La sonnette retentit dans l’appartement de Caroline, encore imprégné des effluves de la convention cosplay du Bloc 1. Je suis là, en Anonyme. Masque noir couvrant mes yeux, latex luisant sur ma peau, frottant mes cuisses à chaque pas. Mini-jupe noire moulante, haut décolleté carré comme une héroïne vengeresse. Odeur lourde de maquillage et de latex neuf envahit l’air. Caroline ouvre, les yeux écarquillés. Son débardeur blanc fin, jean serré, string blanc visible sous le tissu tendu. ‘Marie ? Non… Anonyme ?’ murmure-t-elle, voix tremblante.

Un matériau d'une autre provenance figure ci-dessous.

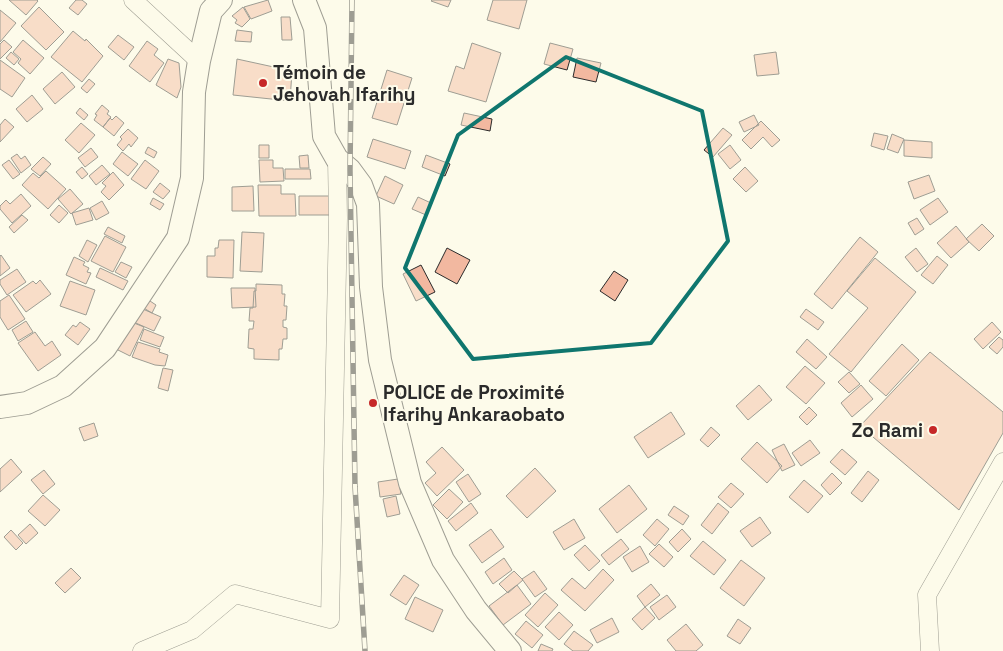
<svg xmlns="http://www.w3.org/2000/svg" width="1003" height="651" font-family="'Space Grotesk',sans-serif">
	<rect width="100%" height="100%" fill="#fdfbea"/>
	<path fill="#f2b8a0" stroke="#2b2b2b" d="M9,0H37L38,1L26,15Z
		M76,0H82L87,4L78,15L69,8Z
		M268,0L272,11L251,19L244,7Z
		M432,0H451L448,7L431,1Z
		M493,0H527L519,29L487,20Z
		M39,7L64,32L46,50L21,26Z
		M243,7L250,19L242,27L235,23L237,20L232,16Z
		M0,10L16,23L0,42Z
		M281,17H290L292,40H282Z
		M237,30L252,32L251,42L235,41Z
		M73,31L85,41L86,39L103,56L82,82L51,57Z
		M118,35L134,47L124,60L108,47Z
		M4,40L12,47L0,59V44Z
		M23,40L44,58L30,74L18,63L21,59L13,52Z
		M147,41L158,49L154,55L164,63L150,82L129,66Z
		M472,43L501,53L486,102L448,91L456,66L464,69Z
		M550,43L573,49L567,70L544,64Z
		M11,52L19,59L14,65L6,58Z
		M776,52L779,74L757,76L754,55Z
		M577,58L601,63L596,82L573,77Z
		M168,59L179,63L181,87L177,98L156,85Z
		M237,59L292,71L290,101L233,95Z
		M0,60L25,78L12,97L0,89Z
		M387,70L412,78L397,125L372,118Z
		M62,72L75,87L55,104L43,89Z
		M89,79L95,84L87,93L81,88Z
		M32,95L43,109L27,122L16,109Z
		M102,105L109,111L107,114L111,117L103,127L94,120L97,115L95,114Z
		M80,108L88,115L84,120L76,113Z
		M464,113L492,119L490,131L461,125Z
		M754,115L759,125L744,132L739,122Z
		M116,116L124,123L114,136L103,127L110,118L112,120Z
		M5,119L14,127L0,142V125Z
		M761,121L780,140L772,147L763,137L751,149L742,140Z
		M81,123L95,135L79,153L65,140Z
		M723,128L732,135L713,157L704,150Z
		M128,129L138,138L131,147L129,144L123,151L117,145L122,139L120,137Z
		M874,133L888,136L884,150L871,146Z
		M892,134L904,139L898,153L887,149Z
		M373,139L411,151L405,169L367,157Z
		M904,140L932,142V158L904,156Z
		M259,145H269V158H259Z
		M730,145L741,160L730,169L718,154Z
		M148,147L157,152L154,158L145,153Z
		M91,148L98,157L85,167L78,158Z
		M122,152L138,164L128,176L113,164Z
		M17,154L21,159L25,156L31,165L21,173L11,158Z
		M308,155L309,168H300L299,156Z
		M426,155L450,164L445,176L422,167Z
		M43,157L51,164L40,176L31,169Z
		M9,160L20,174L13,179L2,165Z
		M145,160L159,171L146,189L131,179Z
		M259,160H273V168H283L284,181L260,182Z
		M102,165L110,174L96,185L89,176Z
		M82,167L88,174L82,179L76,172Z
		M745,167L758,181L746,192L733,179Z
		M285,169H310L311,179H285Z
		M46,171L66,189L48,209L22,185L33,173L39,178Z
		M113,172L124,185L109,200L101,192L106,186L102,183Z
		M929,175L935,191L914,199L908,182Z
		M385,176L403,185L394,204L376,196Z
		M160,183L170,191L163,199L153,192Z
		M258,185H281V194H295L296,216H259Z
		M253,186L254,211H232V187Z
		M70,189L83,204L71,214L58,199Z
		M21,194L31,206L12,223L0,209V206L6,200L10,204Z
		M299,196H329L330,215H299Z
		M418,197L431,203L426,215L412,209Z
		M153,198L164,204L160,210L150,204Z
		M938,198L948,212L930,225L920,210Z
		M102,201L109,213L96,220L90,208Z
		M59,205L68,213L59,223L50,215Z
		M89,208L93,220L76,225L72,213Z
		M22,215L28,220L14,233L9,227Z
		M917,218L924,229L915,235L908,223Z
		M982,224L994,236L979,251L966,239Z
		M956,226L969,242L951,258L937,243Z
		M108,227L125,236L122,243L104,234Z
		M242,232L264,233L262,272L240,271Z
		M105,236L126,247L113,272L91,261Z
		M860,237L878,252L832,309L814,294Z
		M87,240L97,245L88,262L79,256Z
		M219,240H234L233,278L207,277V256H215V248H218Z
		M447,248L470,260L457,284L435,272Z
		M916,248L928,264L917,272L905,257Z
		M1,255L10,268L0,276V256Z
		M937,256L948,265L933,284L921,275Z
		M74,257L85,262L83,265L89,268L87,272L91,273L86,284L66,275Z
		M875,258L916,292L851,372L829,354L868,308L847,291Z
		M121,262L132,267L126,278L115,272Z
		M421,265L435,292L416,301L403,274Z
		M100,268L128,281L123,290L96,277Z
		M17,269L26,282L7,295L0,284V280Z
		M614,271L628,280L615,301L600,291Z
		M40,280L51,294L26,312L13,295L33,281L36,284Z
		M70,281L95,290L86,315L60,306Z
		M256,284L282,285V294H285L284,306H287L286,320H283V327L287,328V339H283L282,349H279V360L254,359V349L248,348L249,329H253L254,321H249L250,308H253L254,291H256Z
		M231,288H255L256,307L232,308Z
		M9,295L25,319L8,330L0,317V301Z
		M147,299L156,305L152,313L142,307Z
		M136,306L161,317L154,331L129,320Z
		M806,309L824,322L818,330L800,317Z
		M26,321L33,332L18,341L12,330Z
		M129,321L144,327L130,356L112,347Z
		M80,322L90,329L78,345L65,335L73,325L76,327Z
		M992,322L1001,332L983,349L974,339Z
		M144,329L164,337L160,347L140,340Z
		M35,332L45,346L52,341L61,355L38,371L18,343Z
		M999,337L1003,340V347L997,354L989,347Z
		M807,339L827,357L816,369L796,352Z
		M138,342L160,349L159,352L168,355L165,366L155,365L132,357Z
		M902,344L919,360L886,396L869,381Z
		M930,352L1003,412V433L959,510L860,426Z
		M805,366L825,383L806,404L786,387Z
		M163,368L173,370L168,391L158,388Z
		M849,372L860,384L849,393L838,382Z
		M759,385L772,400L748,420L736,406Z
		M861,385L873,399L852,417L841,403Z
		M809,407L817,415L807,425L799,417Z
		M671,412L685,434L648,458L634,437Z
		M94,423L98,436L84,441L79,428Z
		M711,427L720,435L708,447L700,440Z
		M810,440L820,453L801,466L792,453Z
		M757,442L782,466L767,483L741,459Z
		M784,444L795,465L782,471L772,450Z
		M442,447L464,470L437,496L425,483L436,473L426,462Z
		M842,449L857,462L845,475L830,462Z
		M11,459L22,472L0,492V469Z
		M535,468L556,491L527,518L506,496Z
		M44,470L55,484L43,494L31,480Z
		M868,471L879,480L862,502L851,493Z
		M832,473L842,483L830,495L821,485Z
		M468,474L481,494L469,502L456,482Z
		M398,479L401,494L380,497L378,482Z
		M804,480L823,496L808,513L789,497Z
		M731,483L744,494L731,508L718,497Z
		M629,485L647,509L617,533L599,509Z
		M449,489L463,502L447,519L433,505Z
		M43,495L60,510L45,526L28,511Z
		M396,496L400,514L387,517L383,499Z
		M471,503L478,513L456,531L448,521Z
		M718,503L729,512L712,534L701,525Z
		M674,506L689,516L683,525L668,515Z
		M760,517L771,533L752,547L740,531Z
		M574,519L585,538L564,550L553,532Z
		M657,519L669,529L655,546L643,535Z
		M30,524L38,533L26,544L18,535Z
		M491,529L504,547L482,563L469,545Z
		M682,529L691,539L678,552L669,542Z
		M11,530L23,543L16,550L4,537Z
		M621,539L629,549L609,565L601,555Z
		M703,541L726,560L714,575L690,556Z
		M659,544L673,557L664,567L649,554Z
		M585,545L600,561L589,571L574,555Z
		M640,546L649,562L632,572L623,557Z
		M504,558L512,570L493,584L485,572Z
		M741,560L765,578L744,606L720,588Z
		M71,568L81,578L65,593L55,583Z
		M603,569L614,580L585,611L561,590L572,578L585,589Z
		M514,571L523,580L508,593L499,584Z
		M534,571L547,589L535,597L522,579Z
		M404,575L419,585L406,605L390,595Z
		M651,584L660,595L645,607L637,596Z
		M517,585L531,604L503,625L489,606Z
		M545,593L558,605L538,627L525,615Z
		M667,595L676,607L659,620L650,607Z
		M415,597L443,610L433,632L405,619Z
		M645,607L655,618L642,630L632,619Z
		M559,612L573,625L559,640L545,627Z
		M612,618L619,632L597,643L590,630Z
		M738,619L751,628L740,644L727,636Z
		M526,621L543,635L532,648L515,634Z
		M686,624L703,645L696,651H676L667,640Z
		M574,631L593,645L588,651H573L564,644Z
		M541,644L553,649L552,651H538Z"/>
	<g fill="none" stroke-linecap="round" stroke-linejoin="round">
		<g stroke="#2b2b2b" stroke-width="19">
			<path id="minor" d="M133,0L199,61
				M142,651L192,630L235,594L330,619L338,218L337,159
				M930,651L927,595L1003,462"/>
		</g>
		<g stroke="#2b2b2b" stroke-width="24">
			<path id="tertiary" d="M304,0L315,28L324,136L337,159L350,170L361,185L368,204L371,287L380,360L410,483L443,560L476,610L510,651
				M0,407L27,403L63,386L105,348L178,238L192,178L194,92L199,61L211,11L221,0"/>
		</g>
		<use href="#minor" stroke="#fdfbea" stroke-width="18"/>
		<use href="#tertiary" stroke="#fdfbea" stroke-width="22"/>
		<g stroke="#2b2b2b" stroke-width="5.5">
			<path id="rail" d="M352,0L350,170L355,487L365,651"/>
		</g>
		<use href="#rail" stroke="#fdfbea" stroke-width="4" stroke-dasharray="11" stroke-linecap="butt"/>
	</g>
	<path d="M0 0H1003V651H0ZM566,57L702,111L728,241L651,343L473,359L405,268L458,135Z" fill="#fdfbea" fill-opacity=".55" fill-rule="evenodd"/>
	<path fill="none" stroke="#0f766e" stroke-width="4" stroke-linejoin="round" d="M566,57L702,111L728,241L651,343L473,359L405,268L458,135Z"/>
	<g fill="#c62828" stroke="#fdfbea" stroke-width="2">
		<circle cx="263" cy="83" r="5"/>
		<circle cx="373" cy="403" r="5"/>
		<circle cx="933" cy="430" r="5"/>
	</g>
	<g text-anchor="middle" stroke-width="4" stroke-linejoin="round" paint-order="stroke">
		<g font-size="19" font-weight="bold" fill="#2b2b2b" stroke="#fdfbea" text-anchor="start">
			<text x="273" y="79">Témoin de<tspan x="273" dy="22">Jehovah Ifarihy</tspan></text>
			<text x="383" y="399">POLICE de Proximité<tspan x="383" dy="22">Ifarihy Ankaraobato</tspan></text>
			<text x="923" y="437" text-anchor="end">Zo Rami</text>
		</g>
	</g>
</svg>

Je franchis le seuil sans un mot. Mon regard masqué la transperce. Elle recule, poitrine haletante. ‘Ce soir, je ne suis pas Marie. Je suis l’inconnue qui libère tes pulsions.’ Ma voix rauque, basse. Elle hoche la tête, lèvres entrouvertes. On avance vers la chambre, rideaux tirés, lit défait comme un champ de bataille. Le frottement de mon latex contre sa peau nue au bras qu’elle effleure la fait frissonner. Tension électrique. ‘Tu bandes déjà pour moi ?’ je chuchote, main glissant sur son ventre plat. Elle gémit, ‘Oui… baise-moi comme une héroïne.’ Nos lèvres se heurtent. Langues avides, goût de rouge à lèvres et de désir refoulé. Ses mains tirent sur ma cape, sentent le cuir souple. Je la plaque au mur, cuisses entremêlées. Son jean craque sous la pression. ‘Pas encore. Laisse monter.’ Mon doigt trace sa fente à travers le denim. Mouillée déjà.
L’Approche
On bascule sur le lit. Sauvage. Je garde le masque, cape ouverte. Elle arrache mon haut moulant, tétons durs jaillissent. ‘Putain, ton corps…’ grogne-t-elle. Mes lèvres sur son cou, mordille. Odeur de sa peau salée, sueur légère. Je défais son jean d’un geste sec. String blanc trempé colle à sa chatte gonflée. ‘Regarde ça, ta moule pleure pour Anonyme.’ Je l’arrache, plonge la langue. Elle hurle, ‘Oui ! Bouffe-moi !’ Goût sucré, acide, mouille abondante coule sur mon menton. Ses cuisses serrent ma tête masquée, latex glissant sur sa peau. Bruits obscènes : succions, clapotis, gémissements étouffés par les coussins.
L’Explosion
Elle me renverse. ‘À mon tour, salope masquée.’ Remonte ma jupe, écarte mon string noir. Sa bouche avale ma chatte. Langue experte fouille, dents raclent mon clito. Je cambre, cape qui fouette l’air. ‘Plus fort !’ On passe en 69. Corps luisants de sueur, latex collant à nos ventres. Nos chattes se dévorent, mouilles mélangées. Odeur musquée remplit la pièce, bruits de lèvres voraces, halètements. Premier orgasme la secoue. ‘Je jouis !’ Crie-t-elle, jus gicle sur ma langue. Je la chevauche, tribbing X des cuisses. Clitos frottent, durs, glissants. Mes doigts plongent en elle, puis dans ma bouche. ‘Suce ton goût.’ Rythme frénétique, lits qui grince, latex qui claque. On explose ensemble, cris rauques, corps secoués.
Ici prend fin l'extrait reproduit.